Ein weiteres grimmiges Lächeln verzog sein Gesicht. Sein Plan war einfach so wunderbar aufgegangen. Aber anders war es schließlich auch nicht zu erwarten gewesen. Alles, was er anpackte, formte er nach seinen Vorstellungen und brachte es an das von ihm gewünschte Ziel. Die Mitglieder der Gilde waren Wachs in seinen Händen gewesen. Natürlich hatte es ihn Zeit gekostet, ihnen allen das wertvolle neue Mitglied vorzuspielen, den Sohn, der nach seinem berühmten rechtschaffenen Vater kam. Aber was war das schon – Zeit. Für ihn nichts. Ein relatives Phänomen, das er nach Belieben biegen und brechen konnte.

Für einen kurzen Augenblick tauchte eine vage Erinnerung in seinen Gedanken auf, die er lieber nicht dort gehabt hätte. Das Buch. Er hatte ein Buch gebraucht, das ihm bei der Verwirklichung seines Planes helfen musste. Sein eigenes Buch hatte sich bereits so sehr seinem unmoralischen Charakter angepasst, dass es ihm für dieses Vorhaben nicht von Nutzen sein konnte. Er furchte unwillig die Stirn. Wie oft hatte er zuvor sein Buch ermahnt und es gebeten, die Veränderung seines Charakters nicht so schnell vonstatten gehen zu lassen. Es hatte alle Zeit der Welt und sollte seine Entwicklung erst beschleunigen, nachdem es ihn bei seinem Plan unterstützt hatte. Aber nein!

Er seufzte. Dieses Buch war genauso starrsinnig wie er selbst. Hatte seine Charakterstärke und seine Abneigung, Befehle zu befolgen. Kurz, es war wie er. Dieser Gedanke löste ein Lächeln aus, das es fast geschafft hätte, seinem makellosen Gesicht die unwirkliche Schönheit zu erhalten.
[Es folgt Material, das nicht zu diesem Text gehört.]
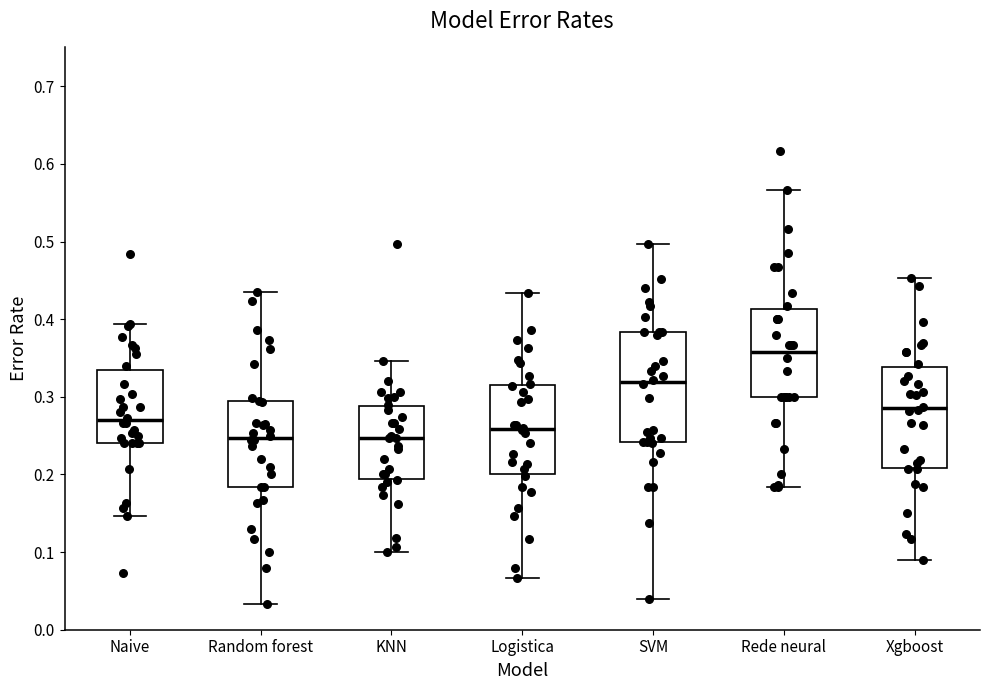

Which box is the tallest, from its lower edge to its upper edge?

SVM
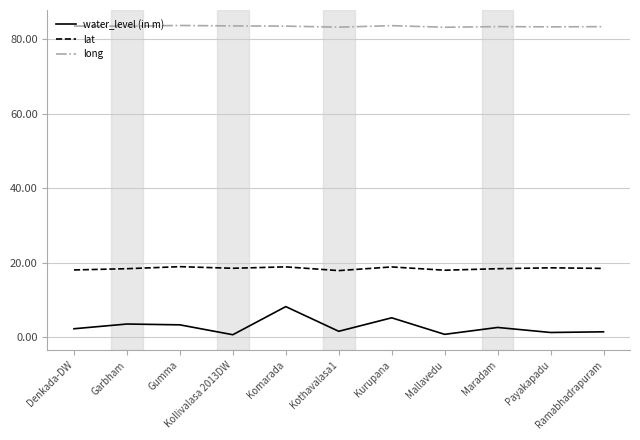

What is the difference between the water_level (in m) values at Ramabhadrapuram and Mallavedu?

0.7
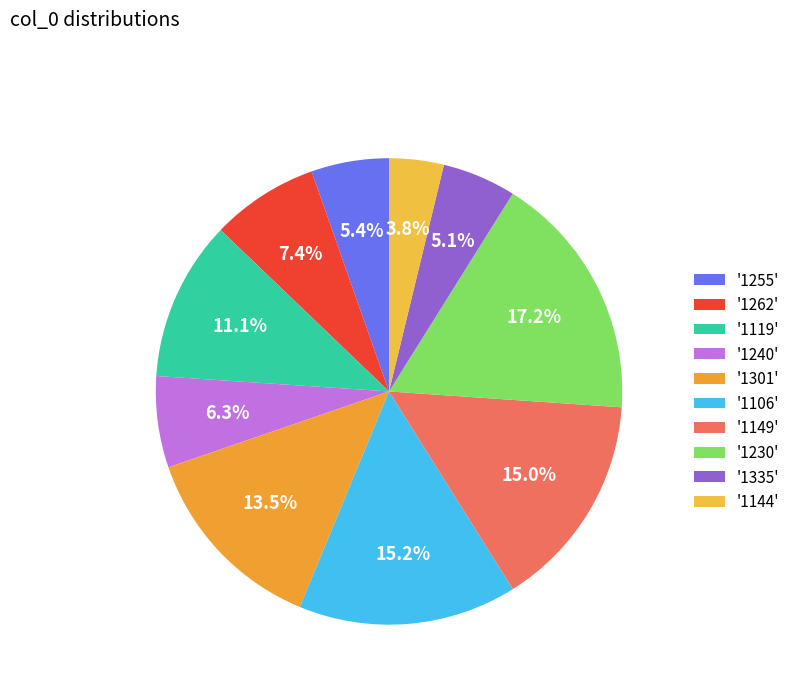

Is there a majority slice in this chart?

No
Aber das Buch! Dieses verflixte Buch von dem Schreiberling, dessen Namen er sich nie die Mühe gemacht hatte, herauszufinden. Beinahe hätte es alles zunichte gemacht, worauf er so lange hingearbeitet hatte. Sein ganzes Lebenswerk!

Bei diesem Gedanken begannen seine eleganten Hände, die er lässig auf dem Fenstersims abgestützt hatte, unkontrolliert zu zittern. Wieso nur hatte er ausgerechnet an ein Buch geraten müssen, das einen so starken Gerechtigkeitssinn und so hohe Moralvorstellungen hatte!
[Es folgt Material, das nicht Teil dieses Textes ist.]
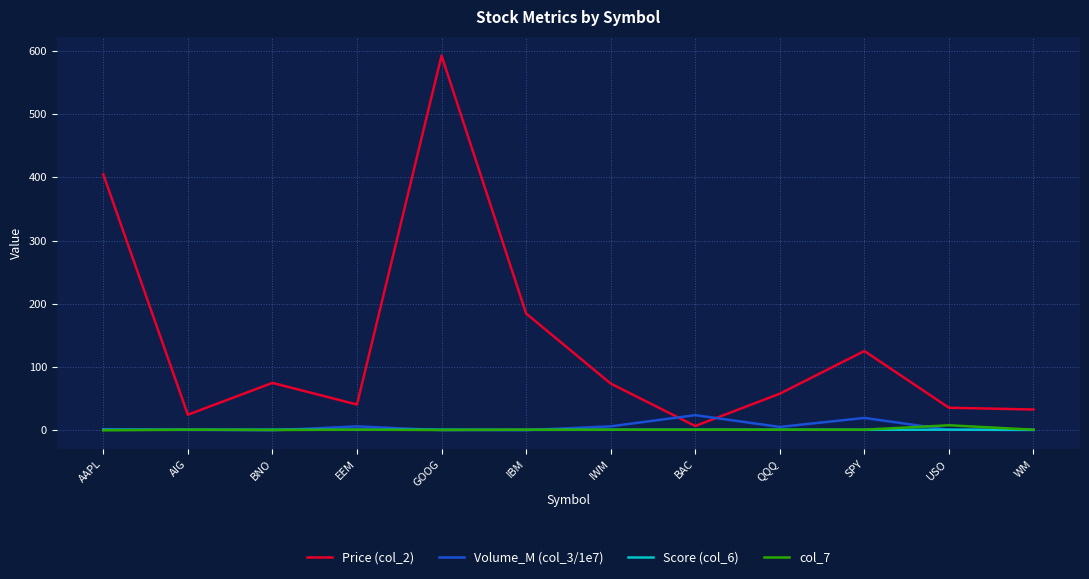

The value of Price (col_2) at SPY is 35.1. True or false?

False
Wütend umklammerte er mit den Händen das Sims und starrte hinab in den Burghof. Die eilig dahinhuschenden Gestalten schafften es tatsächlich, ihn von diesen ärgerlichen Überlegungen abzulenken. Ihre so offenkundige Nichtigkeit stimmte ihn heiter und gab ihm das für einen kurzen Moment abhanden gekommene Überlegenheitsgefühl zurück. Vielleicht sollte er das armselige Dasein ein paar dieser Menschen mit einem Federstrich beenden, nur um sich besser zu fühlen. Er beobachtete die unwichtigen Schemen noch eine Zeitlang und verließ dann seinen Beobachtungsposten.

Letztlich hatte doch alles geklappt. Er hatte das so unerwartet wehrhafte Buch gebrochen und es gezwungen, bei der Ausführung seines Planes mitzuwirken. Sein nächstes Lächeln war echt. Boshaft, aber echt. Er hatte das verdammte Ding von seiner moralischen Warte heruntergeholt und es gezwungen, ihm bei seinen abscheulichen Machenschaften zu helfen. Kein Buch konnte eine solche Misshandlung überleben. Er hatte es vernichtet und war als Sieger aus diesem Kampf hervorgegangen.

Wie er es immer getan hatte. Wie er es immer tat. Wie er es immer tun würde.